Lower back pain is one of the most common health issues, affecting people of all ages. It can result from poor posture, long sitting hours, muscle strain, or lack of physical activity. The good news is that simple, regular exercises can help relieve pain, strengthen your back, and improve overall mobility.

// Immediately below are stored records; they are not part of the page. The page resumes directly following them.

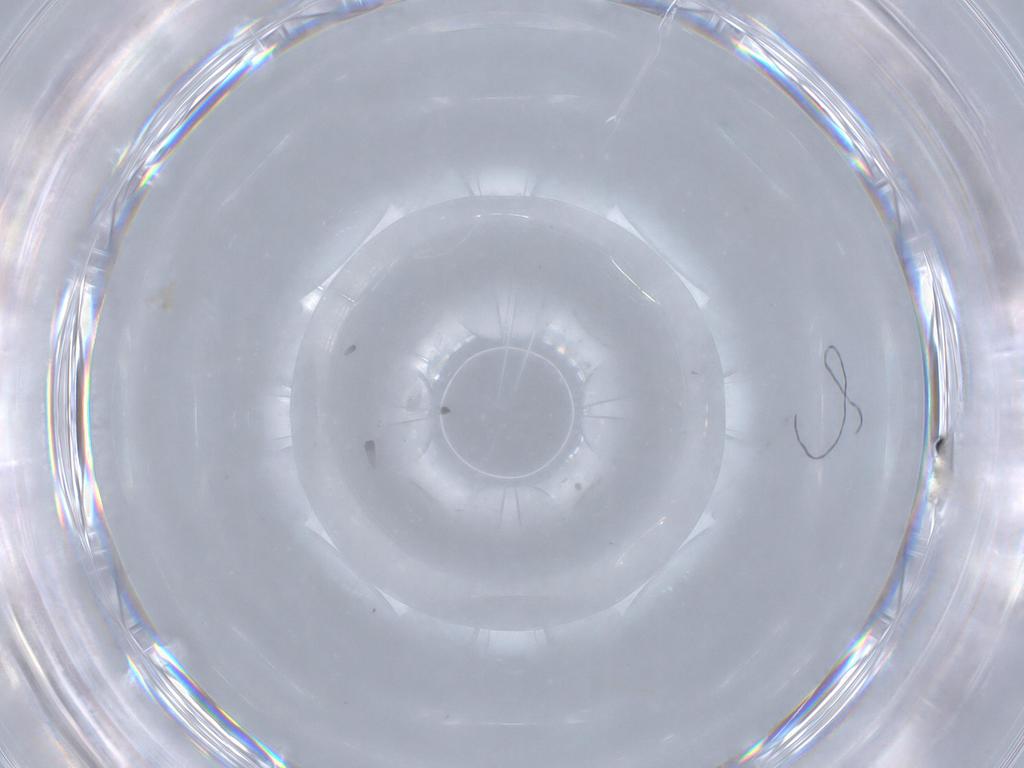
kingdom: Animalia
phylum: Arthropoda
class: Insecta
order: Diptera
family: Cecidomyiidae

In this blog, we’ll explore five effective exercises that can help reduce lower back pain safely and naturally.
1. Cat-Cow Stretch
This gentle movement improves flexibility in the spine and relieves tension.
How to do it:
- Get on your hands and knees
- Arch your back upward (cat position)
- Then slowly drop your belly and lift your head (cow position)
- Repeat 8–10 times
Benefits:
- Reduces stiffness
- Improves spinal mobility
- Relieves tension in the back
2. Child’s Pose
A relaxing stretch that helps lengthen the lower back and reduce stress.
How to do it:
- Sit back on your heels
- Stretch your arms forward on the floor
- Lower your chest toward the ground
- Hold for 20–30 seconds
Benefits:
- Stretches lower back muscles
- Promotes relaxation
- Eases tightness
3. Pelvic Tilt
This exercise strengthens abdominal muscles and supports the lower back.
How to do it:
- Lie on your back with knees bent
- Tighten your core and flatten your lower back against the floor
- Hold for 5 seconds, then relax
- Repeat 10–12 times
Benefits:
- Strengthens core muscles
- Supports spinal alignment
- Reduces lower back strain
4. Bridge Exercise
A powerful movement to strengthen the glutes and lower back.
How to do it:
- Lie on your back with knees bent
- Lift your hips upward slowly
- Hold for a few seconds, then lower down
- Repeat 10–15 times
Benefits:
- Strengthens lower back and hips
- Improves stability
- Reduces pain caused by weak muscles
5. Knee-to-Chest Stretch
This stretch helps relieve pressure in the lower spine.
How to do it:
- Lie on your back
- Pull one knee toward your chest
- Hold for 15–20 seconds, then switch legs
Benefits:
- Relieves tension in lower back
- Improves flexibility
- Reduces stiffness
Tips for Safe Exercise
- Always warm up before starting
- Move slowly and avoid sudden movements
- Stop if you feel sharp pain
- Stay consistent for best results
- Consult a physiotherapist if pain persists
Conclusion
Lower back pain can be managed effectively with the right exercises and consistency. These five simple exercises can help strengthen your muscles, improve flexibility, and reduce discomfort over time. Incorporating them into your daily routine can lead to long-term relief and better spinal health.
Start small, stay consistent, and take a step toward a pain-free life.